» **Saved data entries**:
○ ○ ○ ○ ○

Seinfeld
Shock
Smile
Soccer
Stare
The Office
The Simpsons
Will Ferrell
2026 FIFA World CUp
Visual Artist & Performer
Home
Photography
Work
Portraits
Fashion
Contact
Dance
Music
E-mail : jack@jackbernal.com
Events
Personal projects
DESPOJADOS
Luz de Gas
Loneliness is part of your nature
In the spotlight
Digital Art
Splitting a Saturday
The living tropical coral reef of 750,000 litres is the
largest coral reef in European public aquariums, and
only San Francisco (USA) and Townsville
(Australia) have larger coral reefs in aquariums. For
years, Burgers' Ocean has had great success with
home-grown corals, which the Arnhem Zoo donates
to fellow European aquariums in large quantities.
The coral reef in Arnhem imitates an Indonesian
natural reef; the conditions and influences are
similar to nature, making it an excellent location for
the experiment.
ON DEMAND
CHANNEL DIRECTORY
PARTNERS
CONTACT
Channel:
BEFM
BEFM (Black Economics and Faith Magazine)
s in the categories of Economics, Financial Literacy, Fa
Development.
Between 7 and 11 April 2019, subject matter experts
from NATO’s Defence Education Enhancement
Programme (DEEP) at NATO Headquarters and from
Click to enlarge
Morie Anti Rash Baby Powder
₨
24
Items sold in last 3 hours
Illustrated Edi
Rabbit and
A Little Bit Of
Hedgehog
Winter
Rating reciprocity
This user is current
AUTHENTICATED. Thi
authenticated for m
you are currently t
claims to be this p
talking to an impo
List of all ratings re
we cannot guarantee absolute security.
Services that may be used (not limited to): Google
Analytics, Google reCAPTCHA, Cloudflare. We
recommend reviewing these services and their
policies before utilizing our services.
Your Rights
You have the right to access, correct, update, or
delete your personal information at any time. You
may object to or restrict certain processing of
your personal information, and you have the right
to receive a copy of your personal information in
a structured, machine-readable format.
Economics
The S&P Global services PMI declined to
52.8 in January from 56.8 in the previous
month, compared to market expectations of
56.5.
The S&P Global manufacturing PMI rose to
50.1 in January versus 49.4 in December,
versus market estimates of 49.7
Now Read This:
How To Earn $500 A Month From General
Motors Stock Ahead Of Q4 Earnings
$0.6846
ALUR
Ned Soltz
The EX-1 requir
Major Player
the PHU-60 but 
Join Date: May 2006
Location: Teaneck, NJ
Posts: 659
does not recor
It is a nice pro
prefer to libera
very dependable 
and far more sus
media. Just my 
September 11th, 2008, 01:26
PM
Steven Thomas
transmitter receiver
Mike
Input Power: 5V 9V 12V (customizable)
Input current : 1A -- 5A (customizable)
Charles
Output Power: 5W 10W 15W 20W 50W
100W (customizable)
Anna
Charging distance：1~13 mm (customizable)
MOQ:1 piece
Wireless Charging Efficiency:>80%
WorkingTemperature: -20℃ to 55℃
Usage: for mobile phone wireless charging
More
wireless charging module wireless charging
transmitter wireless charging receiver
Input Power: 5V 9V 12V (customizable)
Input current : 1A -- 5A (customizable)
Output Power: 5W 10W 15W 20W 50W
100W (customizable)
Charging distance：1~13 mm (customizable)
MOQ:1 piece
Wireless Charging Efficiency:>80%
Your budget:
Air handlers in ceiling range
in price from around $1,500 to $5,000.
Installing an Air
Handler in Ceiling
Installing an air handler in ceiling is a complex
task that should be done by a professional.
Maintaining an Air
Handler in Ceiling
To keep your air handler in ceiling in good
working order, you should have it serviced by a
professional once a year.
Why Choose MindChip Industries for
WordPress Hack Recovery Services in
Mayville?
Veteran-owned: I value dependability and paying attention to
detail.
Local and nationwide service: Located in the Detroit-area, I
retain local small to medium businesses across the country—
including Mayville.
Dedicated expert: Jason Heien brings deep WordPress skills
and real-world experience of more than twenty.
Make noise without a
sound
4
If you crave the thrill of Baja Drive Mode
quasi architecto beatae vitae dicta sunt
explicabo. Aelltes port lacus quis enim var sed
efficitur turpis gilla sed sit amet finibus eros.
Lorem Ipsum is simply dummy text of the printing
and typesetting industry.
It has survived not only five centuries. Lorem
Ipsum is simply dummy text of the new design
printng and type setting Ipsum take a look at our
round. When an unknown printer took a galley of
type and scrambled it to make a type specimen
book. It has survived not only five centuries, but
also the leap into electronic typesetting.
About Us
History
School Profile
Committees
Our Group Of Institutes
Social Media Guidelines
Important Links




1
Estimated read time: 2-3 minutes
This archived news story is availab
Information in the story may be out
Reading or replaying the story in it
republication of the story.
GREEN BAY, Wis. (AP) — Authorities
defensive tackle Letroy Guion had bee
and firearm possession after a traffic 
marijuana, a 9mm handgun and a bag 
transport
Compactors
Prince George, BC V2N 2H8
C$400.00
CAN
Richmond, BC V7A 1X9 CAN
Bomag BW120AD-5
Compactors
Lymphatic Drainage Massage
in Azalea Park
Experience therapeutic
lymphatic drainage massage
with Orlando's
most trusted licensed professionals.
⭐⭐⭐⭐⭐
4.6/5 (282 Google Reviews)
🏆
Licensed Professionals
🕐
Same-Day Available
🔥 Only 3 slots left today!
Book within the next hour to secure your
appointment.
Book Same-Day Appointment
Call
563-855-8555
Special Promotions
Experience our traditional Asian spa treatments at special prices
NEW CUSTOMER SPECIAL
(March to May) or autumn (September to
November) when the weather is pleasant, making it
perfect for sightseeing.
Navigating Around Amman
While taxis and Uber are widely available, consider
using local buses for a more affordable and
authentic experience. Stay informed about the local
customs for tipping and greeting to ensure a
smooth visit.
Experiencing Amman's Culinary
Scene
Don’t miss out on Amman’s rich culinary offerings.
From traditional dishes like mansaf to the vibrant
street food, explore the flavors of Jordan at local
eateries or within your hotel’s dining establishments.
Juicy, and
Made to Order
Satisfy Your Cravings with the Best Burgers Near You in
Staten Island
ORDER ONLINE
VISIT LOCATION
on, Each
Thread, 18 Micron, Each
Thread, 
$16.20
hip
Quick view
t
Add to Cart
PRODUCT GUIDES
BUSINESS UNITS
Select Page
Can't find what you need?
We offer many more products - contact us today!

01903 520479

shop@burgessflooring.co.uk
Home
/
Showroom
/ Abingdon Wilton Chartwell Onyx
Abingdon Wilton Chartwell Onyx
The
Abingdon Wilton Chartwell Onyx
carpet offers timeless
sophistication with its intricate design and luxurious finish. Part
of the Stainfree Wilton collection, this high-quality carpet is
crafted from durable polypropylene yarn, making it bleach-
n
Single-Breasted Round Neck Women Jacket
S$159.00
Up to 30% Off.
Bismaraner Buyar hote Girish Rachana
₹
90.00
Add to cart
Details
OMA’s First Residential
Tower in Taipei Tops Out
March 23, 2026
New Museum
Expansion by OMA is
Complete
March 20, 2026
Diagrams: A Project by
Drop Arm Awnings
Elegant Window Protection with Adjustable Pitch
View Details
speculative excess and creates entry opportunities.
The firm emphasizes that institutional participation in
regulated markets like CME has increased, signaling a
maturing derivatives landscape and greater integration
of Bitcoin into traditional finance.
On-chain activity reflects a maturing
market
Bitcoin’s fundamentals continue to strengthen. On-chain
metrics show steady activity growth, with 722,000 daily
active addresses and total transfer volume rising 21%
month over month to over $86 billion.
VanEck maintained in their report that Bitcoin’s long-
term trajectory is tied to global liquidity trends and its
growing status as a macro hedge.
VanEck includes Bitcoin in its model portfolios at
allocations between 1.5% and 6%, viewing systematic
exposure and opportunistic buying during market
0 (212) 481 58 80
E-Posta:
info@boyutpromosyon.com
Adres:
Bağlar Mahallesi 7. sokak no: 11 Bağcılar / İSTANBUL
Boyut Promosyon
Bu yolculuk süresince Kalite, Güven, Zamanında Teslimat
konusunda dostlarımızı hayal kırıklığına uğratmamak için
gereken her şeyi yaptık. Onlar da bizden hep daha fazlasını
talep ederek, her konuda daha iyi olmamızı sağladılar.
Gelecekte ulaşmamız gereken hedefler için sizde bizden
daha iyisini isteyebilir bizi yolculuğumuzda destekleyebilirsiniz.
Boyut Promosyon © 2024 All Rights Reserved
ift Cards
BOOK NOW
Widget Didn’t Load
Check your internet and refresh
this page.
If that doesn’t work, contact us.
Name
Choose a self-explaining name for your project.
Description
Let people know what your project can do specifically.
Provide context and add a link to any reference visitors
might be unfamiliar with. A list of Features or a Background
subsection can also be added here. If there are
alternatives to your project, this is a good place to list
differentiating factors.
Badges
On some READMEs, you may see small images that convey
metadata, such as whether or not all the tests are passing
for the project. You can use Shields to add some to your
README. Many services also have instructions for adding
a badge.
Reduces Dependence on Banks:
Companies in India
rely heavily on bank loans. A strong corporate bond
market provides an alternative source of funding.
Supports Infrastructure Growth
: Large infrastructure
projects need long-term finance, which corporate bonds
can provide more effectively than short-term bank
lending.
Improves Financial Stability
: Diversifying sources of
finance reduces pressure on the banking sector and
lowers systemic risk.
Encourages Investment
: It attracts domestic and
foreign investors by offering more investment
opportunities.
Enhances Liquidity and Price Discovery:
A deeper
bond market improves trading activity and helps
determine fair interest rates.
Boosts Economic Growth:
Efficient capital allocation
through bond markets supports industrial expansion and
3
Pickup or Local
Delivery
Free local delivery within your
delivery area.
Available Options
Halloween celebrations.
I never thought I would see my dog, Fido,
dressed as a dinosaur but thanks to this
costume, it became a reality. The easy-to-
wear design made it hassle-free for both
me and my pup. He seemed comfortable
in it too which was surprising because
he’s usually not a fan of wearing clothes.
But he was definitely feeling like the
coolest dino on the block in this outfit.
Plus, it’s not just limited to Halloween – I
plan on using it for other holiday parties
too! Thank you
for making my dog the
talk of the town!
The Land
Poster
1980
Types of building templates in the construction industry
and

○ ○ ○ ○ ○

» **Request**:
Print, please, the lines above from the very first through the one that holds "your personal information, and", both included, word for word and with nothing else.

» **Answer below**:
Seinfeld
Shock
Smile
Soccer
Stare
The Office
The Simpsons
Will Ferrell
2026 FIFA World CUp
Visual Artist & Performer
Home
Photography
Work
Portraits
Fashion
Contact
Dance
Music
E-mail : jack@jackbernal.com
Events
Personal projects
DESPOJADOS
Luz de Gas
Loneliness is part of your nature
In the spotlight
Digital Art
Splitting a Saturday
The living tropical coral reef of 750,000 litres is the
largest coral reef in European public aquariums, and
only San Francisco (USA) and Townsville
(Australia) have larger coral reefs in aquariums. For
years, Burgers' Ocean has had great success with
home-grown corals, which the Arnhem Zoo donates
to fellow European aquariums in large quantities.
The coral reef in Arnhem imitates an Indonesian
natural reef; the conditions and influences are
similar to nature, making it an excellent location for
the experiment.
ON DEMAND
CHANNEL DIRECTORY
PARTNERS
CONTACT
Channel:
BEFM
BEFM (Black Economics and Faith Magazine)
s in the categories of Economics, Financial Literacy, Fa
Development.
Between 7 and 11 April 2019, subject matter experts
from NATO’s Defence Education Enhancement
Programme (DEEP) at NATO Headquarters and from
Click to enlarge
Morie Anti Rash Baby Powder
₨
24
Items sold in last 3 hours
Illustrated Edi
Rabbit and
A Little Bit Of
Hedgehog
Winter
Rating reciprocity
This user is current
AUTHENTICATED. Thi
authenticated for m
you are currently t
claims to be this p
talking to an impo
List of all ratings re
we cannot guarantee absolute security.
Services that may be used (not limited to): Google
Analytics, Google reCAPTCHA, Cloudflare. We
recommend reviewing these services and their
policies before utilizing our services.
Your Rights
You have the right to access, correct, update, or
delete your personal information at any time. You
may object to or restrict certain processing of
your personal information, and you have the right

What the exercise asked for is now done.